Exposé des faits et de la procédure
Par jugement du 25 janvier 2018, le tribunal de grande instance de Paris a résolu le plan de redressement qui avait été arrêté le 24 juin 2010 à l’égard de M. [R] [G], exerçant la profession de conseil en affaires et gestion, et ouvert une procédure de liquidation judiciaire à son égard, la SCP BTSG en la personne de Maître [V] étant désignée en qualité de liquidateur judiciaire.
L’ouverture de la liquidation judiciaire a été confirmée par arrêt de la cour d’appel de Paris du 4 septembre 2018.
Par ordonnance du 8 juillet 2025, le juge-commissaire à la procédure de liquidation judiciaire de M. [G] a autorisé la vente de gré à gré d’une résidence à [Localité 6] appartenant au débiteur.
Par déclaration du 25 juillet 2025, M. [G] et son épouse Mme [Y] épouse [G] ont interjeté appel de cette ordonnance.
Par ordonnance du 18 novembre 2025, le délégataire du premier président a ordonné la suspension de l’exécution provisoire.
Par dernières conclusions déposées et notifiées par RPVA le 2 décembre 2025, M. [R] [G] demande à la cour de :
A titre principal,
— Prononcer l’annulation en toutes ses dispositions et de tout dispositif de l’ordonnance du juge-commissaire du 8 juillet 2025,
A titre subsidiaire,
— Constater que la propriété du [Adresse 1] à [Localité 2] est bien la résidence principale de M. [R] [G] et dès lors infirmer l’ordonnance du juge commissaire du 8 juillet 2025 en toutes ses dispositions et notamment en ce qu’elle a autorisé la vente de gré à gré des biens immobiliers ci-dessous :
Sur la commune de [Localité 7] au [Adresse 1] figurant au cadastre de la commune comme suit :
Section
Numéro
Lieudit
Contenance
CV
[Cadastre 1]
[Adresse 1]
00ha10a53ca
Dans tous les cas,
— Débouter la SCP BTSG en la personne de Maître [L] [V] de toutes ses demandes, fins et conclusions contraires.

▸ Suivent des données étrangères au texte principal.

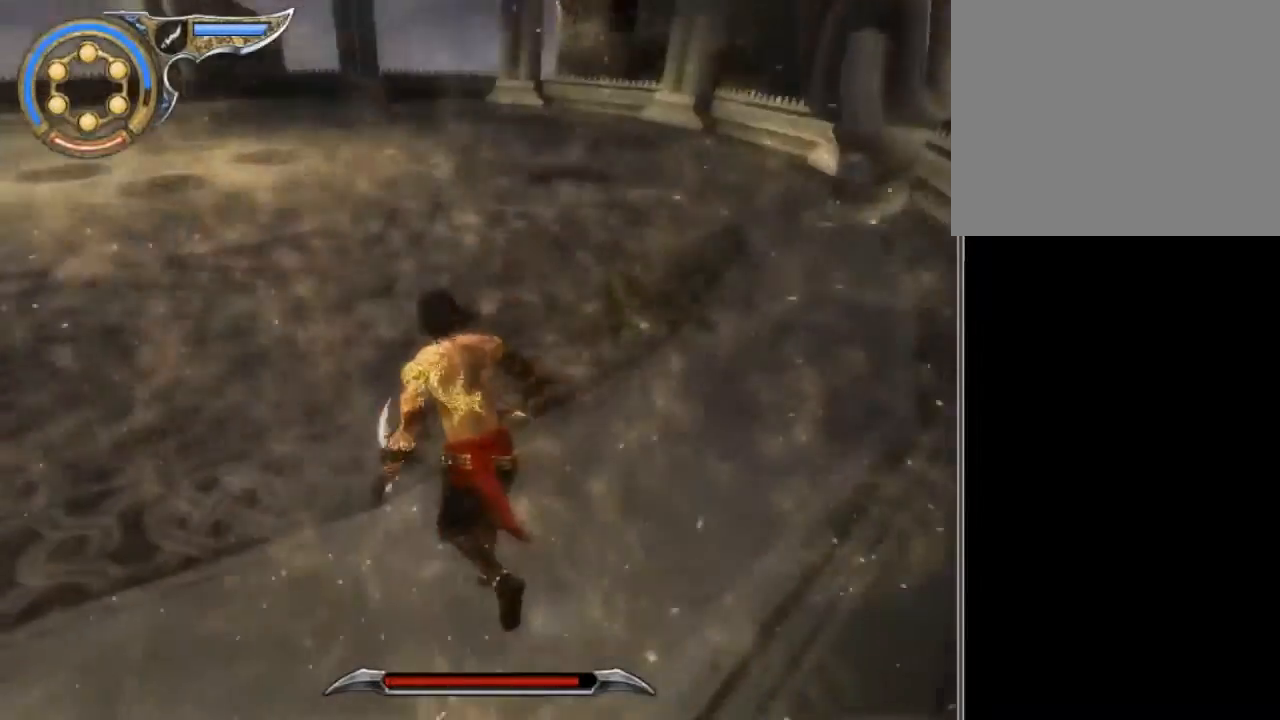
{"buttons": [], "left_stick": "center", "right_stick": "up-left", "events": [[67, "left_stick", "center"], [200, "right_stick", "center"], [300, "right_stick", "left"], [367, "right_stick", "up-left"]]}
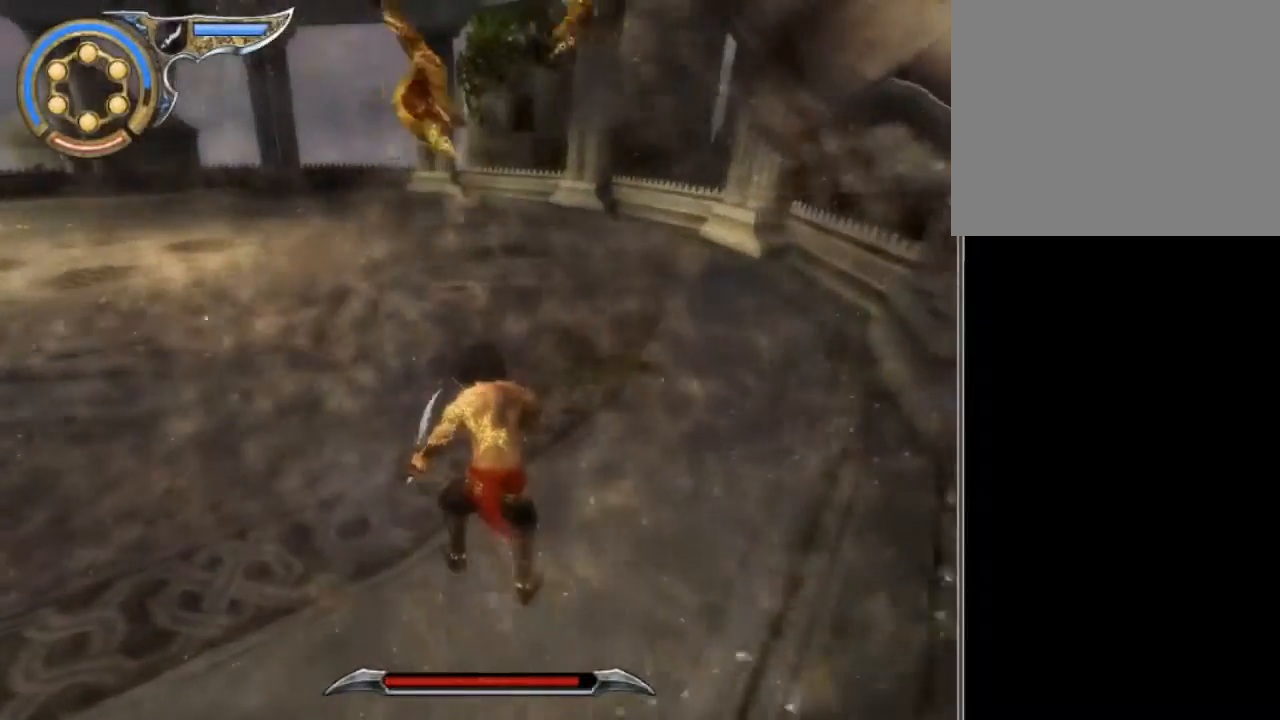
{"buttons": [], "left_stick": "center", "right_stick": "center", "events": [[67, "right_stick", "center"]]}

Par conclusions déposées et notifiées par RPVA le 20 novembre 2025, Madame [S] [Y] épouse [G] demande à la cour de :
A titre principal,
Dire nulles la convocation de [S] [G] à l’audience du juge-commissaire du 17 juin 2025 et la saisine de cette juridiction ;
Annuler l’ordonnance rendue par le juge-commissaire le 8 juillet 2025 ;
Se déclarer non saisie à défaut d’effet dévolutif ;
A titre subsidiaire,
Infirmer l’ordonnance entreprise en toutes ses dispositions ;
Déclarer irrecevable la demande d’autorisation de vente formée par la SCP BTSG et au surplus, l’en Débouter.
Par conclusions déposées et notifiées par RPVA le 2 décembre 2025, la SCP BTSG ès-qualités de liquidateur demande à la cour de :
— Débouter M. [R] [G] et Mme . [S] [Y] de leur demande d’annulation de l’ordonnance rendue le 8 juillet 2025 par Monsieur le juge-commissaire,
— Confirmer l’ordonnance rendue le 8 juillet 2025 par Monsieur le juge-commissaire dans toutes ses dispositions.
Pour un plus ample exposé des moyens et prétentions des parties, la cour renvoie aux dernières conclusions signifiées conformément à l’article 455 du code de procédure civile.
L’ordonnance de clôture a été rendue le 3 décembre 2025.
MOTIFS DE LA DECISION
I. Sur la nullité de l’ordonnance pour défaut du contradictoire.
M. [G] soutient que le principe du contradictoire a été violé dans le cadre de l’instance devant le juge-commissaire en raison du défaut de convocation à l’audience et de communication de la requête et de ses pièces.
Mme . [S] [Y] épouse [G] réplique que sa convocation à l’audience devant le juge-Commissaire est irrégulière car revenue par la Poste en « pli avisé et non réclamé » et n’intégrerait pas les prescriptions de l’article 665-1 du code de procédure civile, lui causant ainsi un grief tiré de l’impossibilité pour elle de se défendre. Aussi, elle demande l’annulation de l’ordonnance.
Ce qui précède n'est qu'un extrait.